Iberia airline pilots are planning to strike every Friday and Monday from the 9th of April, in protest at the creation of Iberia Express low-cost affiliation, which began operating on the 25th of March.
This series of 30 strike actions was set up to avoid damaging Semana Santa air traffic but will certainly disrupt the May-Day bank holiday and the first part of summer.
Sepla, which is the union that represents pilots from Iberia, believes that this low-cost company is a back-door move to transfer 30% of flights to this sub-company, thus contravening present labour accords between Iberia and Sepla. The union believes that around 6,000 jobs could be lost because of it.

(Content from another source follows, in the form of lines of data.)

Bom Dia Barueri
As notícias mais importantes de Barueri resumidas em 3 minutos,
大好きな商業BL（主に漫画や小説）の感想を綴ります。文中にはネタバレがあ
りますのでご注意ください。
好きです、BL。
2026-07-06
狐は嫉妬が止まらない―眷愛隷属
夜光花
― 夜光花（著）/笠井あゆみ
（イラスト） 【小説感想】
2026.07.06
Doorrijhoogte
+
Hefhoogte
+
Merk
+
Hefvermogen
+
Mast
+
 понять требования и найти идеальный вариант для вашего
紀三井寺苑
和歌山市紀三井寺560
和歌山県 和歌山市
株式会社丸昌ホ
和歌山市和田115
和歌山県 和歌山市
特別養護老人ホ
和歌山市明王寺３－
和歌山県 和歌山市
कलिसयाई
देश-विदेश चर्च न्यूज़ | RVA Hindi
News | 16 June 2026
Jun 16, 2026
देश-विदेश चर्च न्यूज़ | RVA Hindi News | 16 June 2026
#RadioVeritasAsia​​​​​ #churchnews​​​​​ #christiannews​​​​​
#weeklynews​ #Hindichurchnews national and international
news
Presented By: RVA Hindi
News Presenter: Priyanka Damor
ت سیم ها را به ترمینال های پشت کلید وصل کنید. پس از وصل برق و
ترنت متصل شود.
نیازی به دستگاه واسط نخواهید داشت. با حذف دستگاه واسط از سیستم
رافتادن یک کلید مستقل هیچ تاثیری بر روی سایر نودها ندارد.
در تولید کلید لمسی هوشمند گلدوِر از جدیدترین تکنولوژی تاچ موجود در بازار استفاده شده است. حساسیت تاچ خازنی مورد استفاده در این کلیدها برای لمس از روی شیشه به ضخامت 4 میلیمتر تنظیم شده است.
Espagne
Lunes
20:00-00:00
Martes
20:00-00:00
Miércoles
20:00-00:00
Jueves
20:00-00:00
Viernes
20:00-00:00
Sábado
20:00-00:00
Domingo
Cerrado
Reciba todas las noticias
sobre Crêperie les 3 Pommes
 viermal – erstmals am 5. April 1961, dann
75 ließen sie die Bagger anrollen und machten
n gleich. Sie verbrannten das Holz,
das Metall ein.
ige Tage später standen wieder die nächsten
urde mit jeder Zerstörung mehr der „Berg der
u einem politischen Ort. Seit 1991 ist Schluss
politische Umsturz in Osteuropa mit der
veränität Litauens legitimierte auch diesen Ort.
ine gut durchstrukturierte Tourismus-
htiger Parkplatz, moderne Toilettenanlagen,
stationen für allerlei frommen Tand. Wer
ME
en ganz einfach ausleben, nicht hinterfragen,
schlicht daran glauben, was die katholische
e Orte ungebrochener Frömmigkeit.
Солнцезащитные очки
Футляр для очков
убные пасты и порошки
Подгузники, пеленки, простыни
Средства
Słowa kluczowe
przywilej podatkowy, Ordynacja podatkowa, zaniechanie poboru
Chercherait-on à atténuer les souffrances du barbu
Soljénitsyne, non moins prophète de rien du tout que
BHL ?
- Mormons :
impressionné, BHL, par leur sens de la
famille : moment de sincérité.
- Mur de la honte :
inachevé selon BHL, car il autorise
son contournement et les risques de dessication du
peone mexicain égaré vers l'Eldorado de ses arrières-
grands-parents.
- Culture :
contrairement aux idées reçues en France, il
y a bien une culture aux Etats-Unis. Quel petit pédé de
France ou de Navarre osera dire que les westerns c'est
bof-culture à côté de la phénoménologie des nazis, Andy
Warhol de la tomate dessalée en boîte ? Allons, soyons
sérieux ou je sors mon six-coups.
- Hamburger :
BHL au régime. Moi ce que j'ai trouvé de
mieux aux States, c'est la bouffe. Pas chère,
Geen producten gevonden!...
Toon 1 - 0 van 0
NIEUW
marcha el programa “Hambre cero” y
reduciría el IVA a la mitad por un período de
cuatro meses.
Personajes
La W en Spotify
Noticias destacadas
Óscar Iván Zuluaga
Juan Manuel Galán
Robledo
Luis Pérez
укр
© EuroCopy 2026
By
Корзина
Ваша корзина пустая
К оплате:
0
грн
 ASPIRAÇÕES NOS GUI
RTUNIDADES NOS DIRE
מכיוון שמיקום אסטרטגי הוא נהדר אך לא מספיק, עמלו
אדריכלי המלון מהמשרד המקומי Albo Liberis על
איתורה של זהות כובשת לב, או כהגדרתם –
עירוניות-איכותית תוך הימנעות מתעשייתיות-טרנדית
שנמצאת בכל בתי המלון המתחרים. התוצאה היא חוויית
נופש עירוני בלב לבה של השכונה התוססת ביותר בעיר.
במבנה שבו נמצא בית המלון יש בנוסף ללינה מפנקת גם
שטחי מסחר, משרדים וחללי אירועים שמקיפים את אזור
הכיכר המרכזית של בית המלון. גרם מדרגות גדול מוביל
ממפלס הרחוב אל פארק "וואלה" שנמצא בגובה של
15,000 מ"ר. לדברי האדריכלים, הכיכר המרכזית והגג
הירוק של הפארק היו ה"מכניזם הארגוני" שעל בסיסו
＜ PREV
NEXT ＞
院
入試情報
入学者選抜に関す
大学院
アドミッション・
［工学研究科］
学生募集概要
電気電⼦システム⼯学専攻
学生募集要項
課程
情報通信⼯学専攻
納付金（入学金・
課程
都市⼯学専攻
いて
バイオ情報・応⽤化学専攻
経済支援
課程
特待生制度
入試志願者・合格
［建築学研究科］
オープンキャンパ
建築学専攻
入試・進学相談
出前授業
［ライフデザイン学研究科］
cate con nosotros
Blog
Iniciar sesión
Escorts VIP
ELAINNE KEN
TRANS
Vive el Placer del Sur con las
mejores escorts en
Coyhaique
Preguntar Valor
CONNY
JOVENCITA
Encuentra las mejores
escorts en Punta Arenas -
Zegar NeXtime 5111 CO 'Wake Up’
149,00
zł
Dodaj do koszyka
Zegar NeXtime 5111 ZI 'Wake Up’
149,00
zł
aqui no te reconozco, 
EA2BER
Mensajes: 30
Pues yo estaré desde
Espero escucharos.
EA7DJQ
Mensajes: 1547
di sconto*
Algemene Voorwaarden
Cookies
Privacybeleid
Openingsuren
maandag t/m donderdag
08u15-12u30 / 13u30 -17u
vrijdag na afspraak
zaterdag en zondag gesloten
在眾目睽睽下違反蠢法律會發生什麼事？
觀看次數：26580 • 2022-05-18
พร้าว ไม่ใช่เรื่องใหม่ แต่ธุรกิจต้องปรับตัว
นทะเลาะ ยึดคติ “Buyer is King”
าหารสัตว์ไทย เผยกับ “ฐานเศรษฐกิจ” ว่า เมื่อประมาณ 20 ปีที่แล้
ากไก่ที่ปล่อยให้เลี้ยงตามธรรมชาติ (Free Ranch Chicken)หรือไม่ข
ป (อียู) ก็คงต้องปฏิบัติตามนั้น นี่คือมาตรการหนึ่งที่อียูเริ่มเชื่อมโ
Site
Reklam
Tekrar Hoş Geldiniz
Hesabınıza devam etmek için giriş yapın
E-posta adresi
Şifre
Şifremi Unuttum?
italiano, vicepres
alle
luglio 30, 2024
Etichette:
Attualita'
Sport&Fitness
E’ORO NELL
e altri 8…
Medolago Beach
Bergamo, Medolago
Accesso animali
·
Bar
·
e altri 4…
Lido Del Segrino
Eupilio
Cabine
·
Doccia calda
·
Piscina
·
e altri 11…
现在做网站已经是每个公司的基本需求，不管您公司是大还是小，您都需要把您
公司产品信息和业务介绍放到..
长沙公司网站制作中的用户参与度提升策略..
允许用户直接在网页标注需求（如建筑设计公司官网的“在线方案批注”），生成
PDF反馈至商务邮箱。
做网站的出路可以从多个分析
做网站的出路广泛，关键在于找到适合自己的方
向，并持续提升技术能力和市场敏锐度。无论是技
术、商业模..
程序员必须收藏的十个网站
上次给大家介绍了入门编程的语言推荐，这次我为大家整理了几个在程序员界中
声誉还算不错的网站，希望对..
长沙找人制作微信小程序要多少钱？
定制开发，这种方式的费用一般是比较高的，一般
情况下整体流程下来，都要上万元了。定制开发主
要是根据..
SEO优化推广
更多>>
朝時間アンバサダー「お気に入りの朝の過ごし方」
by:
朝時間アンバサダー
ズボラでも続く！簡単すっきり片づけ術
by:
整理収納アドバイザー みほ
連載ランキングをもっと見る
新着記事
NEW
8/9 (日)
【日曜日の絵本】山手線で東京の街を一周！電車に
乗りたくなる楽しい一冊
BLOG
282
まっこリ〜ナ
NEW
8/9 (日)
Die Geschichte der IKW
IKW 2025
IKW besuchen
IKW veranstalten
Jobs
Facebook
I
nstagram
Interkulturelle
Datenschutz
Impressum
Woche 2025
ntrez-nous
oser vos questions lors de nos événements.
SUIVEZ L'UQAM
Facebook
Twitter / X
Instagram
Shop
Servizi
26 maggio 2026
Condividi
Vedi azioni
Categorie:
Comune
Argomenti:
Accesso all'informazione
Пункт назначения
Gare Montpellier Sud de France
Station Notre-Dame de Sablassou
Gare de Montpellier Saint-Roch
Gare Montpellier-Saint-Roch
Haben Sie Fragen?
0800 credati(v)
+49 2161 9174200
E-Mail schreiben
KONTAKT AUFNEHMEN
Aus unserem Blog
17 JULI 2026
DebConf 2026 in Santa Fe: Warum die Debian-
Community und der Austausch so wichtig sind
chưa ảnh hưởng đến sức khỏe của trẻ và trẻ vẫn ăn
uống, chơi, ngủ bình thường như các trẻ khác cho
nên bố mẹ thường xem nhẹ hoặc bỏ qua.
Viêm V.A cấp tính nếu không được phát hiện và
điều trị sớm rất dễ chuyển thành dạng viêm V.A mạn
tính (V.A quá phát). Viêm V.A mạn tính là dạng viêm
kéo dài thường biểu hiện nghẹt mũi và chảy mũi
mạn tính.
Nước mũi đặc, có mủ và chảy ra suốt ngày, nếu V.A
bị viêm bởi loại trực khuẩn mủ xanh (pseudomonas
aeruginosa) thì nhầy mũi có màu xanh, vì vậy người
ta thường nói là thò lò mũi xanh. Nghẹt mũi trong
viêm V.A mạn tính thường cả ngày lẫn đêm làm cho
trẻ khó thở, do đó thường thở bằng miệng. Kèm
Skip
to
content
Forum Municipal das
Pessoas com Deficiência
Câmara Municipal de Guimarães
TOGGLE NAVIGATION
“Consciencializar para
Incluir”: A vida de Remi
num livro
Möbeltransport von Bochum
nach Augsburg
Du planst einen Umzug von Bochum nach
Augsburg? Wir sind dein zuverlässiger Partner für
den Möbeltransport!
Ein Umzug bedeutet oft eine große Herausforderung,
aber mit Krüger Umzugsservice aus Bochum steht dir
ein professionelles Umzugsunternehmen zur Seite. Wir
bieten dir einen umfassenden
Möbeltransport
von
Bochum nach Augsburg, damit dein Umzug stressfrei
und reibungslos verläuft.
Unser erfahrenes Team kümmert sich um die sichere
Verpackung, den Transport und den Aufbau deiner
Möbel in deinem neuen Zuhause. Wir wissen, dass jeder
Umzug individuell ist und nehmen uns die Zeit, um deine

This will not be the first strike action over this dispute, as Sepla have called a dozen one-day hits since December, causing a 36m-euro loss to the company. Sepla heavily criticizes the airline for compromising – Sepla put an offer on the table that would have meant that the pilots for the new subsidiary, low-cost company, would take its pilots from the Iberia pool, but this was rejected by the company. In fact, all the 500 workers that have been hired by Iberia Express came from external sources, precisely because it would leave the company unshackled from the parent company’s labour convent.
Iberia, on the other hand, condemns the strike action as ‘irresponsible and intransigent. ‘Iberia bosses consider that the creation of a low-cost subsidiary airline is a decision that only concerns the company. Furthermore, the company considers that this move was crucial to its being able to compete on short and medium-range routes.’